Mick Kelly's freezer may be the secret to surviving winter (nuclear or otherwise)
The veg patch feels like a hard task master right about now, churning out seemingly never-ending gluts of produce. There’s a level on which I feel grateful for this abundance, particularly when it’s all laid out in big beautiful trays, buckets or bowls. But there’s another level in which I feel “ENOUGH ALL READY”, particularly when said trays, buckets or bowls of produce have been hanging around the kitchen for 3 days and I know I have to do something with them.
Specifically, it’s the tomatoes, cucumbers, courgettes and French beans that are unwaveringly relentless at the moment and no amount of chutneying, spiralizing, saucing or freezing seems to get to the bottom of them. The porch (a cool place that’s ideal for storing veg) is full of produce at the moment and I know that after I finish writing this, I should really saucify another 6 or 7 baking trays of tomatoes for the freezer. And after that, I should really go out and harvest another massive batch of tomatoes that need picking too.

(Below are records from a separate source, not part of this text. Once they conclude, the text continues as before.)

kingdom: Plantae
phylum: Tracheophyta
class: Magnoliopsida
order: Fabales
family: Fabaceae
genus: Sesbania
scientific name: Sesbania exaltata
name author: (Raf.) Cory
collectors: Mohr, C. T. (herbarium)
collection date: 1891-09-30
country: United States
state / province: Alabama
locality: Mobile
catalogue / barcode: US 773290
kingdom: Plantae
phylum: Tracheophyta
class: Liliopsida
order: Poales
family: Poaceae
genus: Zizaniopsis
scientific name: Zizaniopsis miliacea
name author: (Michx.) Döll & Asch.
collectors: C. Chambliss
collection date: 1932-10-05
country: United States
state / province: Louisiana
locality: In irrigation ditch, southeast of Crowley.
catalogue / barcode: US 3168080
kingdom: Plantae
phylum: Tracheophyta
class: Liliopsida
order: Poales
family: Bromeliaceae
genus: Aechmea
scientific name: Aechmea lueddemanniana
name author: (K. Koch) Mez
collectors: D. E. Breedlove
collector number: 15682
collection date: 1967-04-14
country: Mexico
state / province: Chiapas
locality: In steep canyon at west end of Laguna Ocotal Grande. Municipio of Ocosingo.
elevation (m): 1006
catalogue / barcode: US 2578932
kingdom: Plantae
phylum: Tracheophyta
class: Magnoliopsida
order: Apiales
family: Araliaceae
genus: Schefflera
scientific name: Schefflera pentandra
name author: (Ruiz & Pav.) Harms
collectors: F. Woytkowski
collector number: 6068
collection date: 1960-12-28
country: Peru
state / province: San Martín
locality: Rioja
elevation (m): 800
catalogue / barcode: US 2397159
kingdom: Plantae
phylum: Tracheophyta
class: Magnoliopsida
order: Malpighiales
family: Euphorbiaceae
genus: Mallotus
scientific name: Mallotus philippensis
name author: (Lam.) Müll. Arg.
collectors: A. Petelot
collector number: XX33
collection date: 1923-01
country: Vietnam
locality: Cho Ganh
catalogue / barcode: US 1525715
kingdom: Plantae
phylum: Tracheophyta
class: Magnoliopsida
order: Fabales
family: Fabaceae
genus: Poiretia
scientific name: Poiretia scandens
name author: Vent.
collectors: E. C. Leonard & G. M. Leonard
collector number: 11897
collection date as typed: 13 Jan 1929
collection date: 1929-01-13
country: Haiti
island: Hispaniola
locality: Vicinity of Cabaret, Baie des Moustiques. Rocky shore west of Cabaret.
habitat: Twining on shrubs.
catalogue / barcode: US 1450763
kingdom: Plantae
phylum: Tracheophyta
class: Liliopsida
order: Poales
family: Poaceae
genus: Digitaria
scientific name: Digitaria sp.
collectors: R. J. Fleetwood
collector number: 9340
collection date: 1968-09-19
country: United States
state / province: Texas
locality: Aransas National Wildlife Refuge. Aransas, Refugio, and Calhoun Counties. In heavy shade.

By the way, if saucify is not a word, it totally should be.
There’s a simple way to reduce the incessant flow of vegetables, and that’s to sow less of them. But sowing less of things is not something that I would ever really consider. I know if I did that, I will just be annoyed with myself sometime after Christmas when I go hunting in the freezer for a lovely home-grown tomato sauce for a pizza and see that we’ve run out. But I reserve the right to whinge and moan a little at this time of the year.
Anyway, there are obvious upsides to all the work, albeit that the gratification is somewhat delayed. At last count, there are now 40 bags of passata in the freezer which by my nerdish reckoning should take us well in to the late spring of next year (using one a week). Mrs. Kelly just finished making a batch of cucumber pickle (recipe below) which is one of the handiest sandwich fillers known to man, and if there is a better accompaniment to a pair of good quality sausages and a decent Waterford blaa, I’ve yet to find it.
We’re spiralizing the divil out of courgettes. Spiralizing gets dismissed regularly as a rather laughable hipster fad, which is unfair, because actually it’s unbeatable as a way to use up serious quantities of courgettes (and there are always serious quantities of courgettes). Tonight’s dinner of ‘courgetti’ with (you’ve guessed it) tomato sauce, will see our family of four munch unwittingly through 2 marrow-esque courgettes.
We’re also freezing French beans like there’s a flood, war or some other class of pestilence coming down the tracks (and let’s be honest, there could be). 30-odd bags of them in the freezer will join many a quiche, stir-fry or Sunday roast during the Hungry Gap next year.
It’s worth considering amidst the belly-aching, that though the harvest currently seems endless, there will of course be an end at some point. We will rue that day when it comes.